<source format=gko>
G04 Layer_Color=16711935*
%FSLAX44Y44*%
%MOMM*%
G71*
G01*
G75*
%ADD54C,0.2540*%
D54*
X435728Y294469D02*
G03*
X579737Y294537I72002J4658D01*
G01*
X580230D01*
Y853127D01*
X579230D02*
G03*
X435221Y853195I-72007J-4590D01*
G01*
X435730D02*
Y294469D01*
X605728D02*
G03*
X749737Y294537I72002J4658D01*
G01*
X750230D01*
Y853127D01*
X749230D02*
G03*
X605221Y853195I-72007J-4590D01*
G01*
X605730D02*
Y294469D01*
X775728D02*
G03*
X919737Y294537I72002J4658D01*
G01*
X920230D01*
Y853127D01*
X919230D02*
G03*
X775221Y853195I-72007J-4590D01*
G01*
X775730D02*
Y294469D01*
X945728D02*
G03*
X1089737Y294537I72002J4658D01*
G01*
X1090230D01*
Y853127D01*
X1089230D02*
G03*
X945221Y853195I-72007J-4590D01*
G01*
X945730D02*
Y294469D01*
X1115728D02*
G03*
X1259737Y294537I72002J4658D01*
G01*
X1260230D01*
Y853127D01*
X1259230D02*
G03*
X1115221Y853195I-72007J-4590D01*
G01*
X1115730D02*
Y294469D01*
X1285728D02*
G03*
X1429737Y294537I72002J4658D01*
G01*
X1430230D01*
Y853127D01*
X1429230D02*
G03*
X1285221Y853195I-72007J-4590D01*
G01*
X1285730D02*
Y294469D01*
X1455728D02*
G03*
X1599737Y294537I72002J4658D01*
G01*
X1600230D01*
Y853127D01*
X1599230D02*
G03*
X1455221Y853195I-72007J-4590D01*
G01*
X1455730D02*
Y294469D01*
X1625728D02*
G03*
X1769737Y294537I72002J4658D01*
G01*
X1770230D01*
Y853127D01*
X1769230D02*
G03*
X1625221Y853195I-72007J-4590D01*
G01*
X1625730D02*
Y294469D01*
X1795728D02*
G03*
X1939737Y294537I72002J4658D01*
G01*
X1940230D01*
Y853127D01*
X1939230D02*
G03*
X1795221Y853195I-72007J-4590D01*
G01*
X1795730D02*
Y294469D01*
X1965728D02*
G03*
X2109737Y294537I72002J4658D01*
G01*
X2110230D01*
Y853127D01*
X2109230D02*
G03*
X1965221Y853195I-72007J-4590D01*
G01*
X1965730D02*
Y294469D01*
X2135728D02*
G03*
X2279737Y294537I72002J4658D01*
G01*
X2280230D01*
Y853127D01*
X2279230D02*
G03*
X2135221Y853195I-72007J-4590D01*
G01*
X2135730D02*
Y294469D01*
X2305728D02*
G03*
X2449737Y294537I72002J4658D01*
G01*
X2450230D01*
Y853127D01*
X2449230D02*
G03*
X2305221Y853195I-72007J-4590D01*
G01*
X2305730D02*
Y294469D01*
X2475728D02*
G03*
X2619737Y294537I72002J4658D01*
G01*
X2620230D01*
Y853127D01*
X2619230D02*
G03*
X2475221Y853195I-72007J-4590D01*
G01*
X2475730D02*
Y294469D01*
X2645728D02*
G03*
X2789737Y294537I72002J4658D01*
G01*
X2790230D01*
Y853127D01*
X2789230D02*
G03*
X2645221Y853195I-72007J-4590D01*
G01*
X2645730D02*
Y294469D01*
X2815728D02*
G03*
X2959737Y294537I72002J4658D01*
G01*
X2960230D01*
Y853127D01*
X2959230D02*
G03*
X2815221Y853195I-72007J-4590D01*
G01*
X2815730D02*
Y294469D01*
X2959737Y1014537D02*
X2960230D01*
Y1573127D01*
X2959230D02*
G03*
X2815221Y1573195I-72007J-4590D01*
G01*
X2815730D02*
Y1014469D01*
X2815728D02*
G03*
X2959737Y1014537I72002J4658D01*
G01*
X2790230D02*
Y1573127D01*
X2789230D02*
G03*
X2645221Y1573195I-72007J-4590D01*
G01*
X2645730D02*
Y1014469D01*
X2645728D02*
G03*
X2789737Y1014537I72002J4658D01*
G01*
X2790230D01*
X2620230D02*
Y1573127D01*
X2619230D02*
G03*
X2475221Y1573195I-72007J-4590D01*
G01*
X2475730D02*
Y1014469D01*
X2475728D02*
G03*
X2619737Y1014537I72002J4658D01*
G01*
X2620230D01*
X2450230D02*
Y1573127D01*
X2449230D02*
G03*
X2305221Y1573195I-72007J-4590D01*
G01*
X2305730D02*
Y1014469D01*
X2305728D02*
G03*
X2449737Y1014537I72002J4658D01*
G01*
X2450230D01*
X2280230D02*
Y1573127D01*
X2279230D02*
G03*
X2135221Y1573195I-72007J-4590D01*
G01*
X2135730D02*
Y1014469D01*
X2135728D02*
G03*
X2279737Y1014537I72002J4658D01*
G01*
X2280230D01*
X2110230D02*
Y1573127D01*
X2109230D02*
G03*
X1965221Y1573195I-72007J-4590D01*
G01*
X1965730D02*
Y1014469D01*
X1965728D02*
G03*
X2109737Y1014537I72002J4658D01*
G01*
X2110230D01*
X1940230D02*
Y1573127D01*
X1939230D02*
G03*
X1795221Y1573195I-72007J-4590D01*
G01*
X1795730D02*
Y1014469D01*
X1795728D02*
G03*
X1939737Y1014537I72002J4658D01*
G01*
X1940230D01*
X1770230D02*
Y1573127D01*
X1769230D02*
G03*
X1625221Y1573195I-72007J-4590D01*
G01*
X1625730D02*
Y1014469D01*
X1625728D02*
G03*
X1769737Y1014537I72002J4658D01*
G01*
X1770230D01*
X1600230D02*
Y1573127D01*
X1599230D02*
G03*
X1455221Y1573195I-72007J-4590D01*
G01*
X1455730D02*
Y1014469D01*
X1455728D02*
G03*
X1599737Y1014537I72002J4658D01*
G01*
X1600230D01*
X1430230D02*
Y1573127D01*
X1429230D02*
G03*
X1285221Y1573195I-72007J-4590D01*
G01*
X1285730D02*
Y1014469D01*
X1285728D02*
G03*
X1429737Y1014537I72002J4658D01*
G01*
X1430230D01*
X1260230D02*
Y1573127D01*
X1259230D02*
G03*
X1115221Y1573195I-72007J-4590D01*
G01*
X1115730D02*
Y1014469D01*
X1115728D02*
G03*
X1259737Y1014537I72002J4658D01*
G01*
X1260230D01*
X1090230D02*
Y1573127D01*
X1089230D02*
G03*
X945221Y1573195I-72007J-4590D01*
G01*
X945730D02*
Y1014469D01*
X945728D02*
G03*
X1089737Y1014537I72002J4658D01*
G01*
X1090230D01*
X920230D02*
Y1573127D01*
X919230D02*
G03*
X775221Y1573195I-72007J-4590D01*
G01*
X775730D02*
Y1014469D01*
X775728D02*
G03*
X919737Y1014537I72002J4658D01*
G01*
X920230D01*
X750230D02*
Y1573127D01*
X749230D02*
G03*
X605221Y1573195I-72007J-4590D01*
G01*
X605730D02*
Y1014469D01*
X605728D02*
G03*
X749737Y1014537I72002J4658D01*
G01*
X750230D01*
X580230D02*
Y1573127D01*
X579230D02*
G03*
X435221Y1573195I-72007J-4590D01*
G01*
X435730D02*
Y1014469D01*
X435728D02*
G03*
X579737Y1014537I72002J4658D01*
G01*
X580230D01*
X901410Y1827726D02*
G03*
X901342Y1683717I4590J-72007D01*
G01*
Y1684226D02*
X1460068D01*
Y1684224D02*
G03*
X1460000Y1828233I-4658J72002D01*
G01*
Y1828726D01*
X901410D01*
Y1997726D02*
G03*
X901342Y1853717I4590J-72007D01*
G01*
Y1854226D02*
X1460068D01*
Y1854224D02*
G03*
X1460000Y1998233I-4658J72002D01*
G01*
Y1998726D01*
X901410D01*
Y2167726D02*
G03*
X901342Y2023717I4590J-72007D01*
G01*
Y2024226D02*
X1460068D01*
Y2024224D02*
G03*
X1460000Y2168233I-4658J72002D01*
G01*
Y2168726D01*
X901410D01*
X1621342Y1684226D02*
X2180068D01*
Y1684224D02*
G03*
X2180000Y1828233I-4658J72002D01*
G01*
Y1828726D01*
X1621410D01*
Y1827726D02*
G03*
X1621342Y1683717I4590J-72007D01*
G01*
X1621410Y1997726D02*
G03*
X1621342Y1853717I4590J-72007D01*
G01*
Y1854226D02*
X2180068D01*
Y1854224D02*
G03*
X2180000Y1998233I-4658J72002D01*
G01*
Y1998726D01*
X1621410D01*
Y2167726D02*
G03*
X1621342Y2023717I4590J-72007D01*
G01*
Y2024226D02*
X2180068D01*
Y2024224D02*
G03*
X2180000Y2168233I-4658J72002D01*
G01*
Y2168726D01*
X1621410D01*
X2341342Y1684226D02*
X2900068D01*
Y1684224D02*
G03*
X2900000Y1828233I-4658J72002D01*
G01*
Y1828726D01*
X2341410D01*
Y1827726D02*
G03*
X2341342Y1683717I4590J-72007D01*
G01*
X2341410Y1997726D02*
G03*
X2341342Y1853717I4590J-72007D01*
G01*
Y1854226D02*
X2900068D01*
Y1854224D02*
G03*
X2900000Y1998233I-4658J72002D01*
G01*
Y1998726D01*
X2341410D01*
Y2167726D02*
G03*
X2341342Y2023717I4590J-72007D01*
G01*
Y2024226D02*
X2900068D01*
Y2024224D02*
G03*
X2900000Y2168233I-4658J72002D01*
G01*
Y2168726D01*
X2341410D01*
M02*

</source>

* * *

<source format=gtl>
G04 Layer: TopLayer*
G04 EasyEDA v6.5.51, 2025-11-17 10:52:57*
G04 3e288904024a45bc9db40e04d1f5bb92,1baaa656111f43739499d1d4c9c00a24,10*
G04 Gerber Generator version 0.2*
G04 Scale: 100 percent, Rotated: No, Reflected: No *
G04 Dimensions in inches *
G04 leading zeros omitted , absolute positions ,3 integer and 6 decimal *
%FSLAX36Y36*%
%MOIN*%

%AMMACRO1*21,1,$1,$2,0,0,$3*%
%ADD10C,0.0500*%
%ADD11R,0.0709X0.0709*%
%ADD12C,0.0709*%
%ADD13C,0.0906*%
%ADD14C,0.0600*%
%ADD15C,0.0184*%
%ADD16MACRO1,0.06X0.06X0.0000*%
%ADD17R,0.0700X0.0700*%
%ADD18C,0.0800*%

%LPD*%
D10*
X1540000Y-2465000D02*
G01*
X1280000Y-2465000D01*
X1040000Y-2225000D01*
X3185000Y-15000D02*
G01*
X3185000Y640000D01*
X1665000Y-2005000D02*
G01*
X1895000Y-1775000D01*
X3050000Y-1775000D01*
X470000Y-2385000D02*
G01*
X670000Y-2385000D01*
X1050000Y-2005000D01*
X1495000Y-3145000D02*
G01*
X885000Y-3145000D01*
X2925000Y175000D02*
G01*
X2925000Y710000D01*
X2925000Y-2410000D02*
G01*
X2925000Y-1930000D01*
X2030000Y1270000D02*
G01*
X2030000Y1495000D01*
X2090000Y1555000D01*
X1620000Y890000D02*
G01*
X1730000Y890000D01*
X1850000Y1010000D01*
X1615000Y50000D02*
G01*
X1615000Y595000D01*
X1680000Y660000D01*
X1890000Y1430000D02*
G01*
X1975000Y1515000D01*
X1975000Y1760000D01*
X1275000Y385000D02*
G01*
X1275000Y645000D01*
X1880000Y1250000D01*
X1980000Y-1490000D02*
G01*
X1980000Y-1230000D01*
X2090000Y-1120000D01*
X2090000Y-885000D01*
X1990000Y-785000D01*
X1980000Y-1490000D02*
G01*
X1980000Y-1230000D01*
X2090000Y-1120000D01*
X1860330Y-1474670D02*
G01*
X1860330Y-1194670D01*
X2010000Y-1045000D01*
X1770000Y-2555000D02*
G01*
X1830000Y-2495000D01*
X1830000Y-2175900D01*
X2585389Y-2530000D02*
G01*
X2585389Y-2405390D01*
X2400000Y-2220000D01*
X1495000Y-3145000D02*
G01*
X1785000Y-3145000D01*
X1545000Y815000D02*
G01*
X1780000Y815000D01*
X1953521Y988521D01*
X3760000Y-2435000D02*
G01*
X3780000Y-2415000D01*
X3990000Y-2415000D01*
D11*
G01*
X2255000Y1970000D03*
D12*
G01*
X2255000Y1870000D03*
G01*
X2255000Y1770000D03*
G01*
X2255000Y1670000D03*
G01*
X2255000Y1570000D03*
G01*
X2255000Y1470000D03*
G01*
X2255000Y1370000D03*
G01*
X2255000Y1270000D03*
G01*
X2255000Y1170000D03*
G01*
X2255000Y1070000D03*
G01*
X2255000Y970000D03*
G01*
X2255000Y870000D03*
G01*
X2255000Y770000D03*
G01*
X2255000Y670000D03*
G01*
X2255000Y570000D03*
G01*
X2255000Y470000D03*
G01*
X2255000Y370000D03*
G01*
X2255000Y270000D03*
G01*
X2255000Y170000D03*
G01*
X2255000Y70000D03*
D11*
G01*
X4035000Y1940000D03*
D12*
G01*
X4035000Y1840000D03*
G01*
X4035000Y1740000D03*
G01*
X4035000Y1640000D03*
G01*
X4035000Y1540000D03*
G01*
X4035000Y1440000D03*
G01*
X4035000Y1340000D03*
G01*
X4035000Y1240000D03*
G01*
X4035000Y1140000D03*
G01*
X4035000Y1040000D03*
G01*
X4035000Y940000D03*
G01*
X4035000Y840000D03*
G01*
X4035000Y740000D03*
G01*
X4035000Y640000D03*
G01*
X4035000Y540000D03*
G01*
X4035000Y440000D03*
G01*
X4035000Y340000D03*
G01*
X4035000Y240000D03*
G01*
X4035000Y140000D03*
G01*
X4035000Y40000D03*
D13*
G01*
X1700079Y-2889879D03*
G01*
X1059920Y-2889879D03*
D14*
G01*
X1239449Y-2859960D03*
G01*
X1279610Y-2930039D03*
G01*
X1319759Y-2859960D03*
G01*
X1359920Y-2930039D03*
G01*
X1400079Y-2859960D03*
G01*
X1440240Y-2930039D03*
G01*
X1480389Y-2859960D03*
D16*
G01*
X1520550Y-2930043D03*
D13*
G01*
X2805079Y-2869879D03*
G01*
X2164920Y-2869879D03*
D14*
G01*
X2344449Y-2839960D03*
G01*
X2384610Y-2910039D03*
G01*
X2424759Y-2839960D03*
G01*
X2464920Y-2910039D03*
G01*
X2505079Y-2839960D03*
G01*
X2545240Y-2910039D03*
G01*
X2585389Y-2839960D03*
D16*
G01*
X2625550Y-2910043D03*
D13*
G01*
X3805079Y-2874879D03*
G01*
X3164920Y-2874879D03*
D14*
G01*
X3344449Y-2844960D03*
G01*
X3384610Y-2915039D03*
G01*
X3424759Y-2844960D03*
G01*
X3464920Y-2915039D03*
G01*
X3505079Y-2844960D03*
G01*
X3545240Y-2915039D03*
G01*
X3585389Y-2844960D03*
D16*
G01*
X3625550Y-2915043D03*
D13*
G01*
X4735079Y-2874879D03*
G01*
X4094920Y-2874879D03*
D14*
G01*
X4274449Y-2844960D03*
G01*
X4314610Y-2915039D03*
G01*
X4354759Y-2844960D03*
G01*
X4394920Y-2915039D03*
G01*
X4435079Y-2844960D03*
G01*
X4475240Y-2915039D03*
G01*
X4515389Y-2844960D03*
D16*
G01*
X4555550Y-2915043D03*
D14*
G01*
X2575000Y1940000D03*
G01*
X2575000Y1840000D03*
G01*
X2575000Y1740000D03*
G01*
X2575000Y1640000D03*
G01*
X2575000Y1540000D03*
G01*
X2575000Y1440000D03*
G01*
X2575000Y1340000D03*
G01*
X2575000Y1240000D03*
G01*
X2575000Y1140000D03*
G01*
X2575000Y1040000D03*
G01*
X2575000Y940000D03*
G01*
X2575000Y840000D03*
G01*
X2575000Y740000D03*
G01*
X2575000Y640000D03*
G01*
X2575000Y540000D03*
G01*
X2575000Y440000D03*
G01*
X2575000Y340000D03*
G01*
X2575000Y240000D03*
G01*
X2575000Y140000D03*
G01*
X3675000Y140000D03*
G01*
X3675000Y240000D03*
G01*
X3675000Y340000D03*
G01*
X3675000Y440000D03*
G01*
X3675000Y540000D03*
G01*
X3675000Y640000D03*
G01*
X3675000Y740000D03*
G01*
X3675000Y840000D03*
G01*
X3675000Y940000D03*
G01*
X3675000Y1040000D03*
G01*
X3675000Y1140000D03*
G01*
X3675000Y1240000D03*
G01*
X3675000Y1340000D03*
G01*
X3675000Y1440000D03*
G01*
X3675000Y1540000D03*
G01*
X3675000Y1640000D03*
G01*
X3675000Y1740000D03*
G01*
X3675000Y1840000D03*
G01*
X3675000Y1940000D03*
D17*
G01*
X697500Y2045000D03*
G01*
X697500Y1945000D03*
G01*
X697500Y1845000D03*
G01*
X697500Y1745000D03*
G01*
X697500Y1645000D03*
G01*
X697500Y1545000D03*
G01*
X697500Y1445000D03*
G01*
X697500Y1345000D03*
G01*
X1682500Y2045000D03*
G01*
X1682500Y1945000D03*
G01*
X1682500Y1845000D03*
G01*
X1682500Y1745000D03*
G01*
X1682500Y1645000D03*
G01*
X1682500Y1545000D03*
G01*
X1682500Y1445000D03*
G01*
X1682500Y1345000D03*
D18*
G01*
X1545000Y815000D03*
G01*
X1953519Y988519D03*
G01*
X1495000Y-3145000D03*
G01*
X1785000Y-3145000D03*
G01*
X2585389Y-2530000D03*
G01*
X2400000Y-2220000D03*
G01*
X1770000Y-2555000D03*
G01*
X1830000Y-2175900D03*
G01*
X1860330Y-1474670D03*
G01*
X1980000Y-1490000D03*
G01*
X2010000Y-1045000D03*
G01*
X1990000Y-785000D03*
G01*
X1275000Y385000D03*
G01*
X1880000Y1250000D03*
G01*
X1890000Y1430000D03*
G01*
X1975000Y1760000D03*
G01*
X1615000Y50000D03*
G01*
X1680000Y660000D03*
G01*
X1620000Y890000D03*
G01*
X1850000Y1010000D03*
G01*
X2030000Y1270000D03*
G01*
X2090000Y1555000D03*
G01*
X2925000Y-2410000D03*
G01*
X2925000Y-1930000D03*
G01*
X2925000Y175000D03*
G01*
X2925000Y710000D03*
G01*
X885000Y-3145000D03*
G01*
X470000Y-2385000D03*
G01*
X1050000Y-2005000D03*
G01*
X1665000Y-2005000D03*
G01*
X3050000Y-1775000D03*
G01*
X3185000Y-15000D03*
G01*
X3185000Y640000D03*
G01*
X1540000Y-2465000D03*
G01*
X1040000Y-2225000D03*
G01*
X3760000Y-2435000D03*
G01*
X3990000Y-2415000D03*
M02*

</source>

**TASK OBJECTIVE**
Copy out the range of lines above starting at the line with "X2180000Y1828233I-4658J72002D01*" and ending at the line with "X2341342Y1683717I4590J-72007D01*", exactly and including both.

**SOLUTION BELOW**
X2180000Y1828233I-4658J72002D01*
G01*
Y1828726D01*
X1621410D01*
Y1827726D02*
G03*
X1621342Y1683717I4590J-72007D01*
G01*
X1621410Y1997726D02*
G03*
X1621342Y1853717I4590J-72007D01*
G01*
Y1854226D02*
X2180068D01*
Y1854224D02*
G03*
X2180000Y1998233I-4658J72002D01*
G01*
Y1998726D01*
X1621410D01*
Y2167726D02*
G03*
X1621342Y2023717I4590J-72007D01*
G01*
Y2024226D02*
X2180068D01*
Y2024224D02*
G03*
X2180000Y2168233I-4658J72002D01*
G01*
Y2168726D01*
X1621410D01*
X2341342Y1684226D02*
X2900068D01*
Y1684224D02*
G03*
X2900000Y1828233I-4658J72002D01*
G01*
Y1828726D01*
X2341410D01*
Y1827726D02*
G03*
X2341342Y1683717I4590J-72007D01*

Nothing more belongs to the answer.